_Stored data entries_
= = = = =

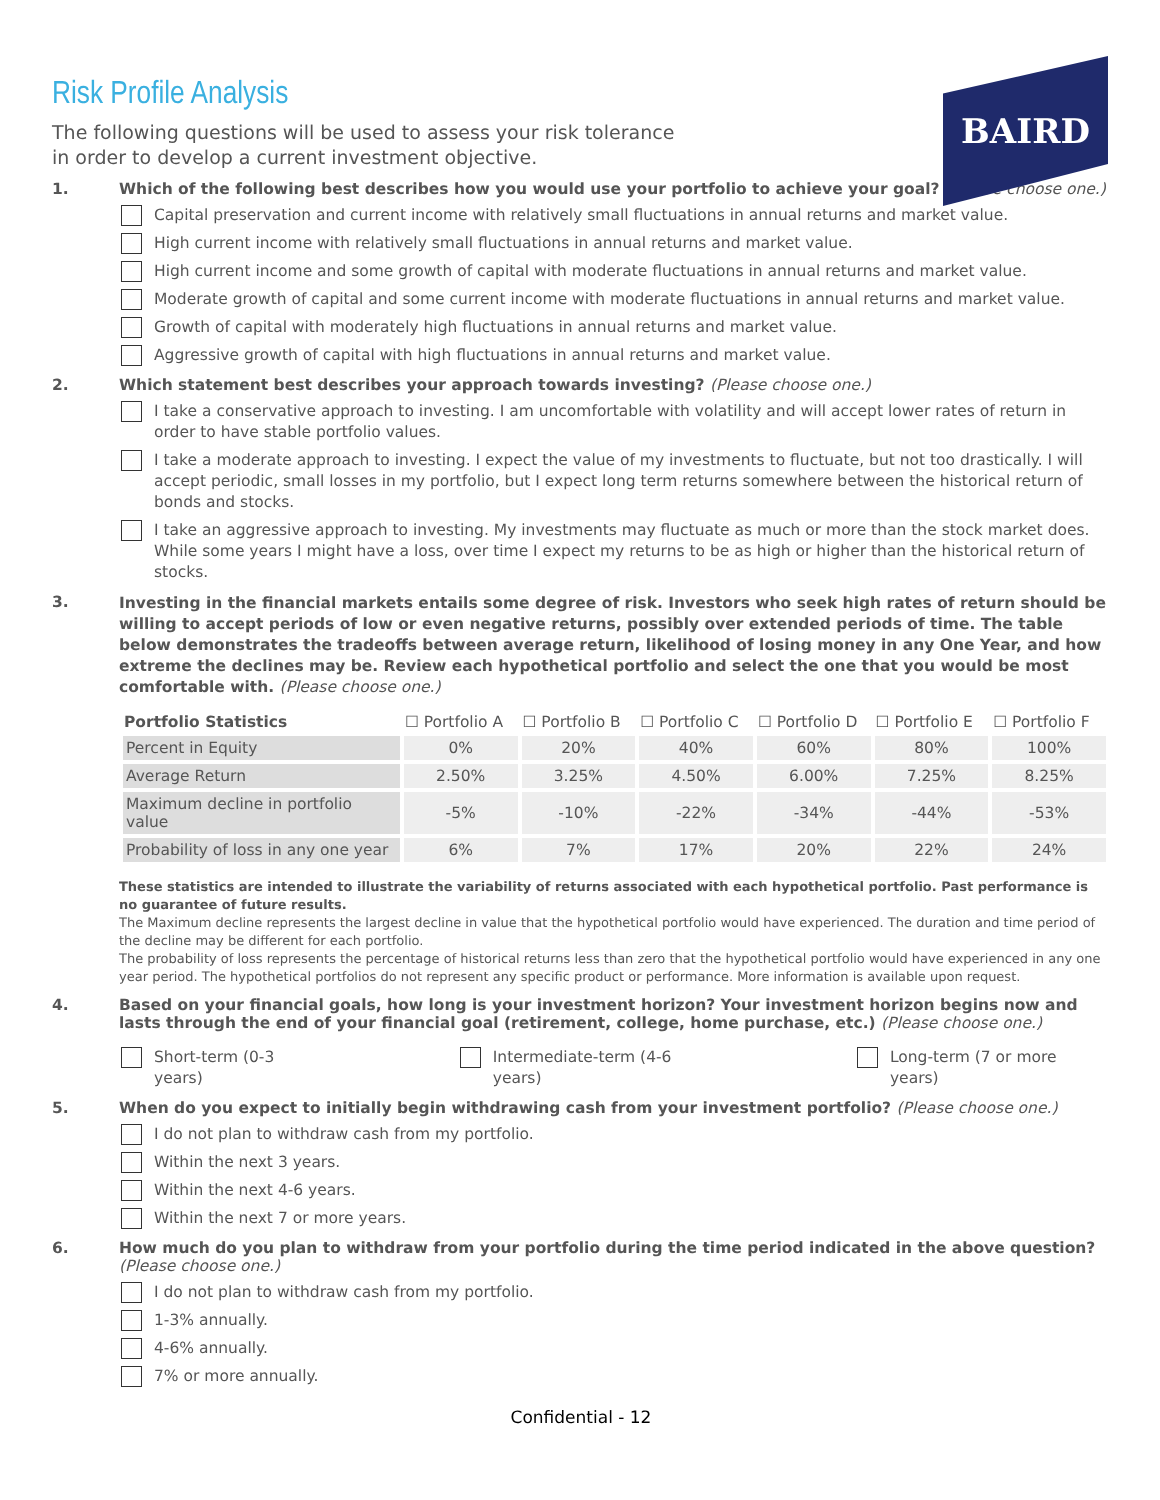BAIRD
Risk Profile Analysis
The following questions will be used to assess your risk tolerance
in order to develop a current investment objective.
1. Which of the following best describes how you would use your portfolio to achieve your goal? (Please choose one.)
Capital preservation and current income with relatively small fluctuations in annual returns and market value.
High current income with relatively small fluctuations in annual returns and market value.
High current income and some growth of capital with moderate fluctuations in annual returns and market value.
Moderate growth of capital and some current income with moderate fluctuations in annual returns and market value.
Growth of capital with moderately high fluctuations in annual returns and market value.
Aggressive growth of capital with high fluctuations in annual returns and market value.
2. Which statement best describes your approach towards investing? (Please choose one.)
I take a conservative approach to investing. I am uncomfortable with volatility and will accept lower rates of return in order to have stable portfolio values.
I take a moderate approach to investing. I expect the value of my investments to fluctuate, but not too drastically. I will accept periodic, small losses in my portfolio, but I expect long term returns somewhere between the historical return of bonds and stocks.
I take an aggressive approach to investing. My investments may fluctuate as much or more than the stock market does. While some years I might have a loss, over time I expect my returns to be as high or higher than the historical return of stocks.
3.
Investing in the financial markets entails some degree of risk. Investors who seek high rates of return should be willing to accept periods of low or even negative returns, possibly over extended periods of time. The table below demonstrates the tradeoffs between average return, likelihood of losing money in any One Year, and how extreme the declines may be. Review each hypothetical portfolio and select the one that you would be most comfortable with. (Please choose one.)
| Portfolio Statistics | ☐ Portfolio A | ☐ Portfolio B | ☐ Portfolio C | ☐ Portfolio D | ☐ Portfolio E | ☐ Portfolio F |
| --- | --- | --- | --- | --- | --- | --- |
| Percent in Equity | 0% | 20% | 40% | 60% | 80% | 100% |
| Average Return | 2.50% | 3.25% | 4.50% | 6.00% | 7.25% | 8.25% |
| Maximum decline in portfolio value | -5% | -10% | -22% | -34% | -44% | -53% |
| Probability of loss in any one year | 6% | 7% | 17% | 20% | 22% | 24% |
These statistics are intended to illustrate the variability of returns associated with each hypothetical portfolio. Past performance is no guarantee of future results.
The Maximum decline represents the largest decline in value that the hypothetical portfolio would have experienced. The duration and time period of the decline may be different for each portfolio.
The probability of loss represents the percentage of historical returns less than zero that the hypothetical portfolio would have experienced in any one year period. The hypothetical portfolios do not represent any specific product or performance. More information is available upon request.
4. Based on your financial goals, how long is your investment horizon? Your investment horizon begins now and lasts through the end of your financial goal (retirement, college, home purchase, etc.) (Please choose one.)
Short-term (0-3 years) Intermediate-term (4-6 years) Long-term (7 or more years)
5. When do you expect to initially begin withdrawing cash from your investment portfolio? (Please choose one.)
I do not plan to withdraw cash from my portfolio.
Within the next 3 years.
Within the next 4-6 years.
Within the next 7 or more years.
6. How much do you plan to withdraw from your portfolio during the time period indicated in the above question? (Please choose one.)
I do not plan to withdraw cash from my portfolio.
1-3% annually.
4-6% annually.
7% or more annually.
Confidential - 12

= = = = =

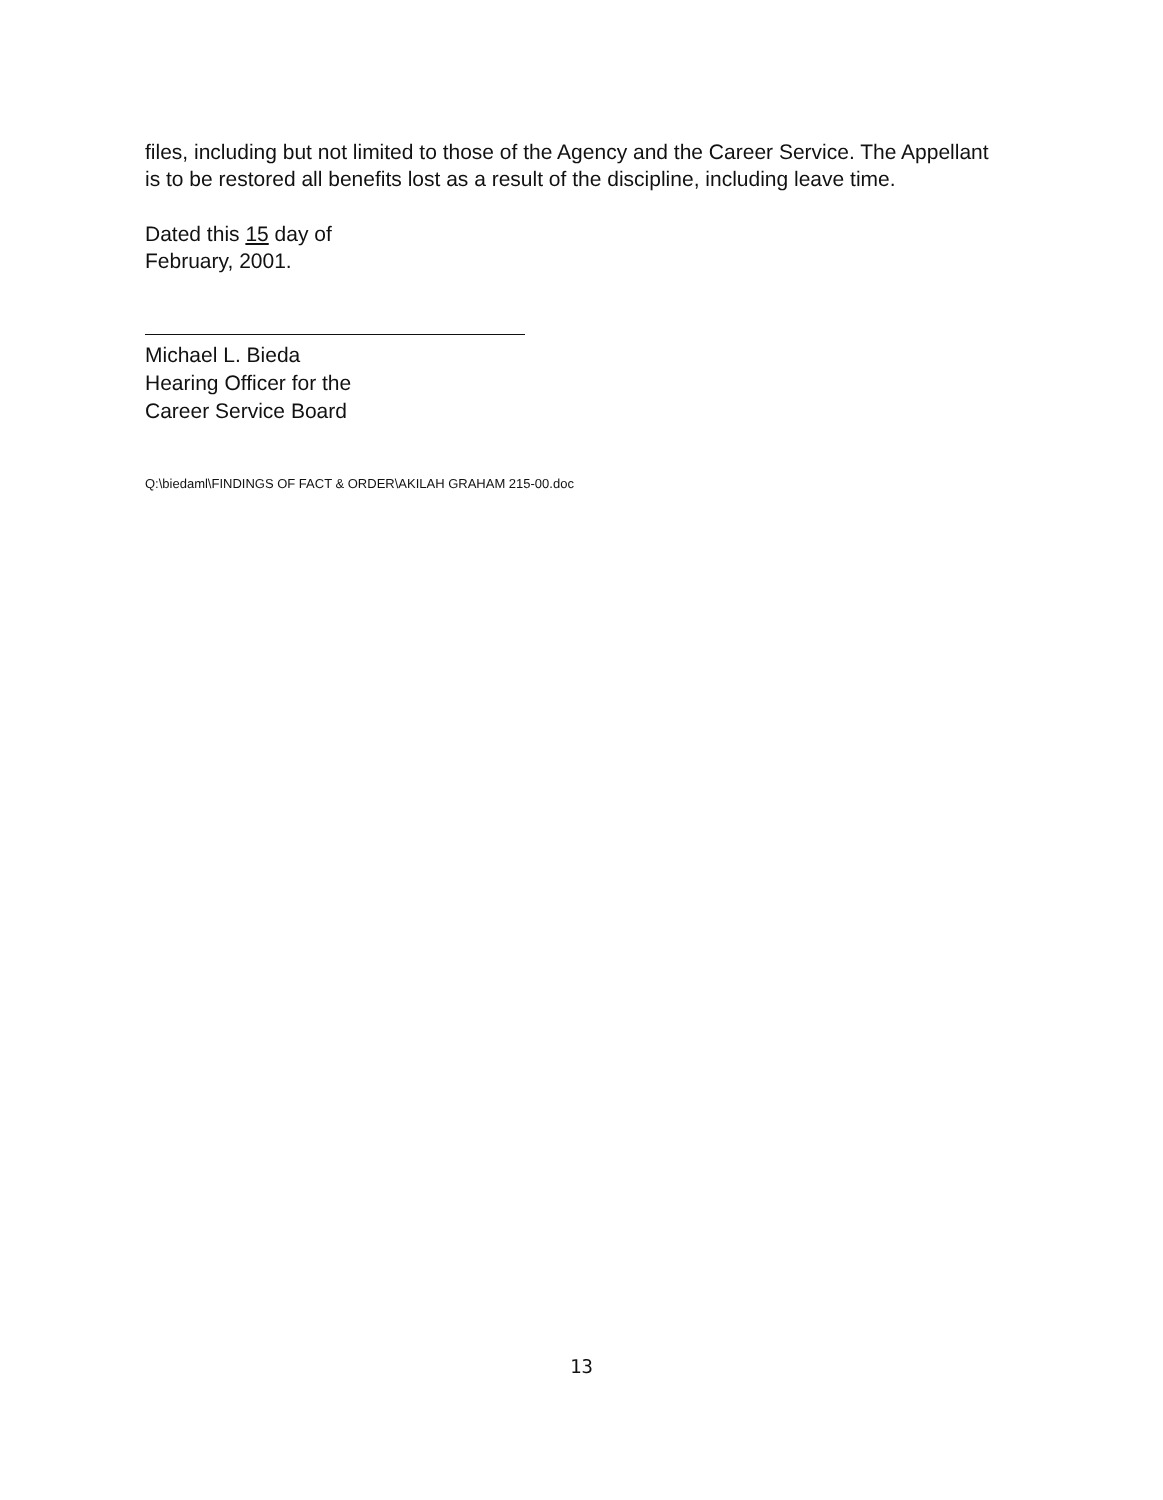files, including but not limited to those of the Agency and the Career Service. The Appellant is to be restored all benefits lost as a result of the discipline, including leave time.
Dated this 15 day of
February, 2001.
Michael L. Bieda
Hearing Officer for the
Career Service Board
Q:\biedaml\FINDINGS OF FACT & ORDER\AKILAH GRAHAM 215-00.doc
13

= = = = =

_TASK REQUIREMENTS_
For the word "fluctuate", find every line in the data that holds it and copy that line.

_REPLY_
I take a moderate approach to investing. I expect the value of my investments to fluctuate, but not too drastically. I will accept periodic, small losses in my portfolio, but I expect long term returns somewhere between the historical return of bonds and stocks.
I take an aggressive approach to investing. My investments may fluctuate as much or more than the stock market does. While some years I might have a loss, over time I expect my returns to be as high or higher than the historical return of stocks.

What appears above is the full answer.